PROBLEM TO SOLVE. From the line containing "2. 结构化思维在教育、医疗、金融等领域的应用研究。" down to the final line of the entries below, restate each line word for word and add nothing.

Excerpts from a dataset
-*-
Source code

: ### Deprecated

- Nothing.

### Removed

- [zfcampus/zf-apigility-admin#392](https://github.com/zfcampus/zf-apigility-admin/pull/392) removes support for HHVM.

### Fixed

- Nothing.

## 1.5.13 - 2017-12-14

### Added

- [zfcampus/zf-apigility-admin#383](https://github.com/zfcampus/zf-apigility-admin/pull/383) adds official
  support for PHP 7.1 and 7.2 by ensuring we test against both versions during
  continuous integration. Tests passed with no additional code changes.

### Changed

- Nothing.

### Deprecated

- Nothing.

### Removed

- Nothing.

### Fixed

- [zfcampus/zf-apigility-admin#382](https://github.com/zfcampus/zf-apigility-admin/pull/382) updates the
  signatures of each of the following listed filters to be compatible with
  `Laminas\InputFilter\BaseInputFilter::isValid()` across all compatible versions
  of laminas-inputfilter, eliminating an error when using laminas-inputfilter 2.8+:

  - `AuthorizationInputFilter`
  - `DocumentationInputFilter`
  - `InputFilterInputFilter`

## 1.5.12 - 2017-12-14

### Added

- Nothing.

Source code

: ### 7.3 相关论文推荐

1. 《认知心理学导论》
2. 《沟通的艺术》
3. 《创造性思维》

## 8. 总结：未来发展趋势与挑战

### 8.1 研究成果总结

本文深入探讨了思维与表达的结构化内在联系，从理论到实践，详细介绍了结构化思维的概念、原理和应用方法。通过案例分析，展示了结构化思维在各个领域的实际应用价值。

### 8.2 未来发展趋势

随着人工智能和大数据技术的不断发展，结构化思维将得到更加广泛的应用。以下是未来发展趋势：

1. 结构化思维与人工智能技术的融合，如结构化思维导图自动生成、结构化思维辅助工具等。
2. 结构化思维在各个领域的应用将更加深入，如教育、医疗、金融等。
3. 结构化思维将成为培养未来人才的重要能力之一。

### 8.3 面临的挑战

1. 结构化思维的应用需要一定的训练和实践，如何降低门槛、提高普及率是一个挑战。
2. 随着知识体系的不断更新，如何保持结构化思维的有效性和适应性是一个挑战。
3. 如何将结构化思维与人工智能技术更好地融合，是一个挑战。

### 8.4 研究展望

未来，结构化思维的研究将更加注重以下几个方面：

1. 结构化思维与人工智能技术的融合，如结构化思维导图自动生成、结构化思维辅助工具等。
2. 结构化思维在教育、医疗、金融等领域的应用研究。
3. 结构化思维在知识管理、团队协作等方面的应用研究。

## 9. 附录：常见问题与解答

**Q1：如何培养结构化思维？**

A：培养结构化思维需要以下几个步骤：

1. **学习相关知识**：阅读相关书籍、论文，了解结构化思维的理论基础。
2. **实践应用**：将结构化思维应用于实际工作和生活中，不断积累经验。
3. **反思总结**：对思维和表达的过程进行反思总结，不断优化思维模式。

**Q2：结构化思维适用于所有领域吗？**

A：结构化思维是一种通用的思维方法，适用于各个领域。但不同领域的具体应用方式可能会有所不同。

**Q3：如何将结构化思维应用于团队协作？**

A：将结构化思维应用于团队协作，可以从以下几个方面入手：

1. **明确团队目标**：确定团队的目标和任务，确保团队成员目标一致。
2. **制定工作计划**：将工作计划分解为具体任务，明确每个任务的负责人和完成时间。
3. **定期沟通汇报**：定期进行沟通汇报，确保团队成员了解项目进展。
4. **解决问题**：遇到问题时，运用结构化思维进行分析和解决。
-*-
SOLUTION TO THIS TASK.
2. 结构化思维在教育、医疗、金融等领域的应用研究。
3. 结构化思维在知识管理、团队协作等方面的应用研究。

## 9. 附录：常见问题与解答

**Q1：如何培养结构化思维？**

A：培养结构化思维需要以下几个步骤：

1. **学习相关知识**：阅读相关书籍、论文，了解结构化思维的理论基础。
2. **实践应用**：将结构化思维应用于实际工作和生活中，不断积累经验。
3. **反思总结**：对思维和表达的过程进行反思总结，不断优化思维模式。

**Q2：结构化思维适用于所有领域吗？**

A：结构化思维是一种通用的思维方法，适用于各个领域。但不同领域的具体应用方式可能会有所不同。

**Q3：如何将结构化思维应用于团队协作？**

A：将结构化思维应用于团队协作，可以从以下几个方面入手：

1. **明确团队目标**：确定团队的目标和任务，确保团队成员目标一致。
2. **制定工作计划**：将工作计划分解为具体任务，明确每个任务的负责人和完成时间。
3. **定期沟通汇报**：定期进行沟通汇报，确保团队成员了解项目进展。
4. **解决问题**：遇到问题时，运用结构化思维进行分析和解决。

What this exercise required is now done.